I was looking at facebook the other day and found a guy that I went to high school with. He made fun of me quite a bit (many years ago). Now, he's professing to be a born-again Christian, but he has a "joke" picture on his wall of a drunk guy dancing with a fat girl and his friends looking like they want to throw up. I can't remember the caption - but, I remember thinking, some people just never change.

Melissa said...

Sigh.

Anonymous said...

Late arrival: Sirota's article is an embarrassment surely, but doesn't he sorta almost arrive at a real criticism of some fat men: that they don't just benefit from the uneven expectations that shape the way we view male and female bodies, but that they can and do revel in this disparity? Just last week I hired a new secretary - slim, nice legs, fresh out of college. She just happened to be the most qualified candidate for the job. I almost hired a haggardly obese forty-something lady, but she just seemed somehow under-qualified. I won't say "lazy" because I'm no grade A piece of ass either. But she just seemed to lack spirit. Plus, who are we kidding? My wife is a blessed soul, but it's nice to have something a little easier on the eyes to look at weekdays.
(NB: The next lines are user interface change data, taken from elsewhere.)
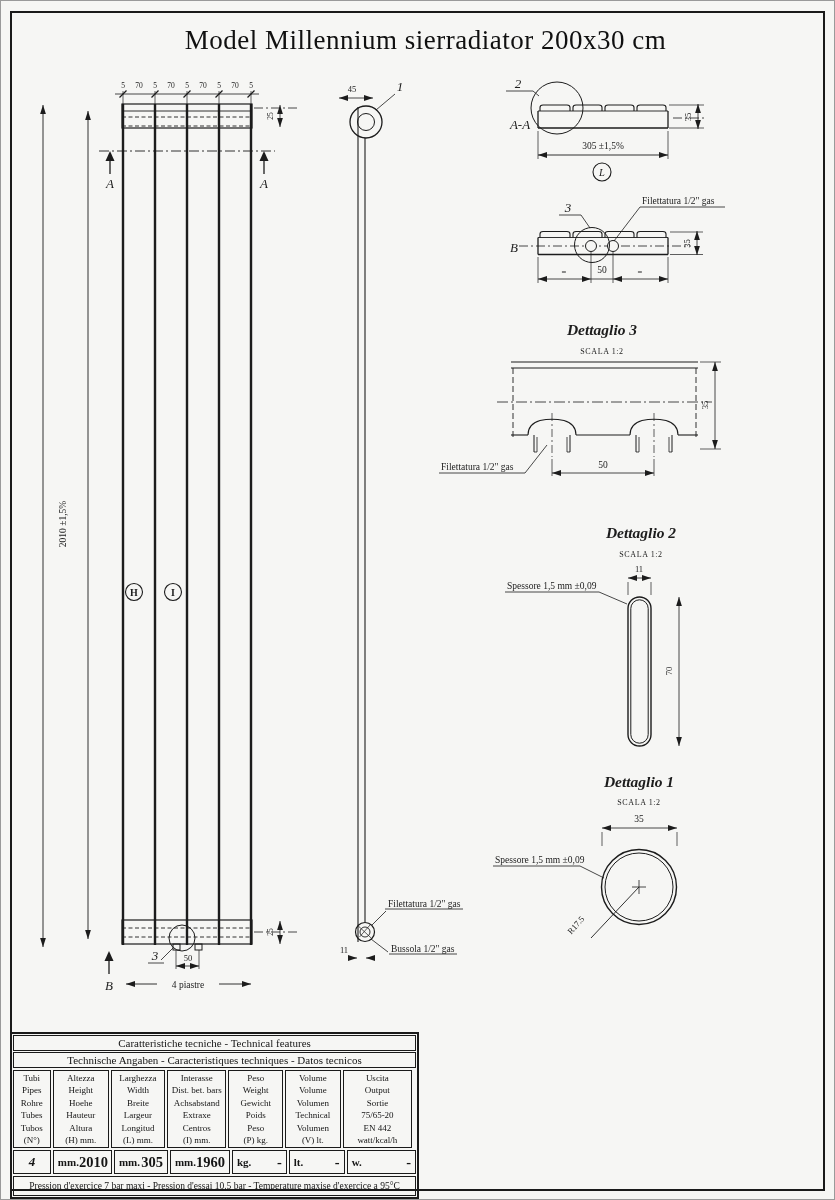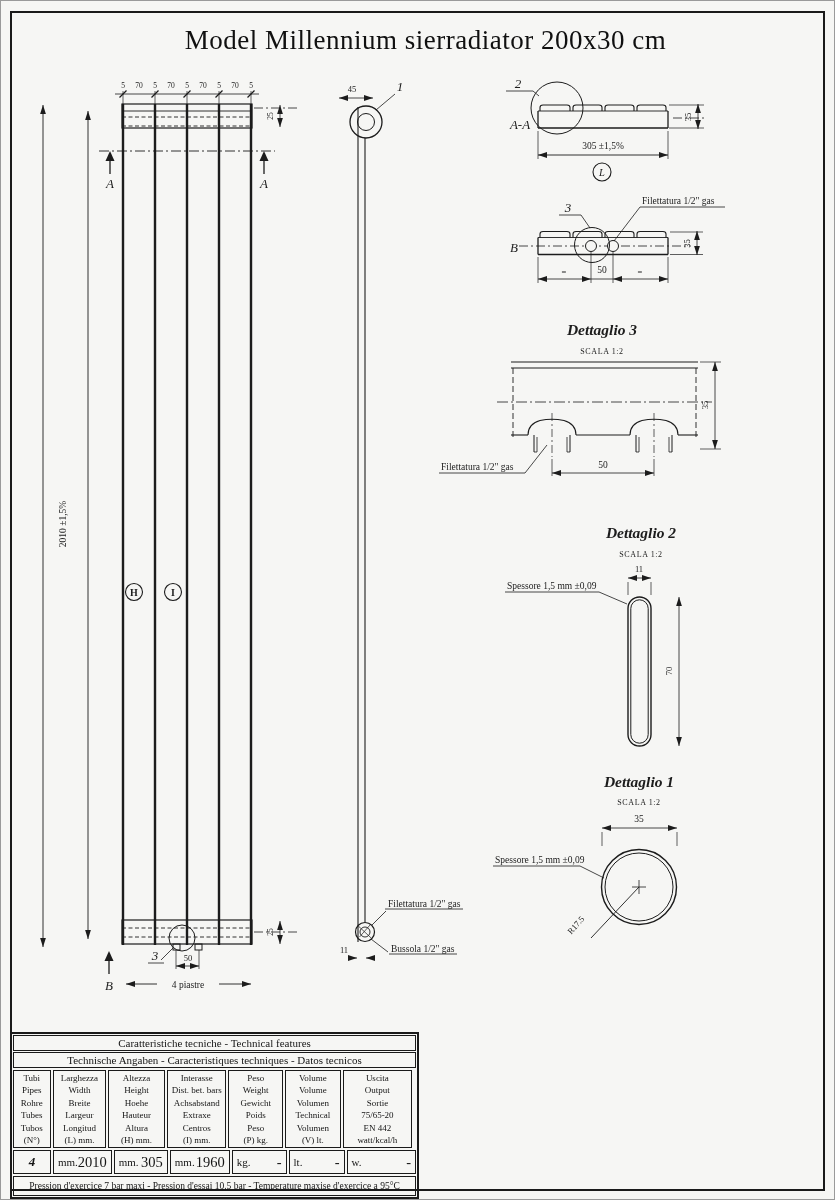--- a/index.html
+++ b/index.html
@@ -27,21 +27,21 @@
   .spec-table { position:absolute; left:9px; top:1031px; width:409px;
                 border:2px solid #1a1a1a; background:transparent; box-sizing:border-box; }
   .t-title { text-align:center; font-size:11px; line-height:14px; height:14px;
              border:1px solid #1a1a1a; margin:1px 1px 0 1px; }
   .t-head { display:flex; margin:1px 4px 0 0; }
   .t-head .th { border:1px solid #1a1a1a; margin:1px; text-align:center;
                 font-size:9px; line-height:12.4px; padding:1px 0; box-sizing:border-box; }
   .t-head .th div { white-space:nowrap; overflow:hidden; }
   .t-data { display:flex; }
   .t-data .td { border:1px solid #1a1a1a; margin:1px; height:24px; box-sizing:border-box;
-                display:flex; align-items:center; justify-content:space-between; padding:0 4px; }
+                display:flex; align-items:center; justify-content:space-between; padding:0 4px;font-weight:bold; }
   .t-data .td .unit { font-size:11px; }
   .t-data .td .val  { font-size:14.5px; }
   .t-data .td.num { justify-content:center; font-style:italic; font-weight:bold; font-size:13px; }
   .t-foot { border:1px solid #1a1a1a; margin:1px; text-align:center;
             font-size:9.5px; line-height:18px; height:18px; }
   .w1{width:9.7%;} .w2{width:14.6%;} .w3{width:13.9%;} .w4{width:15.4%;}
   .w5{width:14.1%;} .w6{width:14.4%;} .w7{width:17.9%;}
 </style>
 </head>
 <body>
@@ -333,36 +333,36 @@
 
     <div class="t-head">
       <div class="th w1">
         <div>Tubi</div>
           <div>Pipes</div>
         <div>Rohre</div>
           <div>Tubes</div>
         <div>Tubos</div>
           <div>(N°)</div>
       </div>
+      <div class="th w2">
+        <div>Altezza</div>
+          <div>Height</div>
+        <div>Hoehe</div>
+          <div>Hauteur</div>
+        <div>Altura</div>
+          <div>(H) mm.</div>
+      </div>
       <div class="th w3">
         <div>Larghezza</div>
           <div>Width</div>
         <div>Breite</div>
           <div>Largeur</div>
         <div>Longitud</div>
           <div>(L) mm.</div>
       </div>
-      <div class="th w2">
-        <div>Altezza</div>
-          <div>Height</div>
-        <div>Hoehe</div>
-          <div>Hauteur</div>
-        <div>Altura</div>
-          <div>(H) mm.</div>
-      </div>
       <div class="th w4">
         <div>Interasse</div>
           <div>Dist. bet. bars</div>
         <div>Achsabstand</div>
           <div>Extraxe</div>
         <div>Centros</div>
           <div>(I) mm.</div>
       </div>
       <div class="th w5">
         <div>Peso</div>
People won't look at fat women differently until they learn to look at women differently. Fat acceptance and feminism are bi-sexual life partners.

Brian said...

Fat men DO experience privilege. I don't think Sirota is making any grand discovery there. His point, though, isn't that your poor treatment of fat women is wrong. Just that you should be treated as poorly. He's not really challenging privilege at all.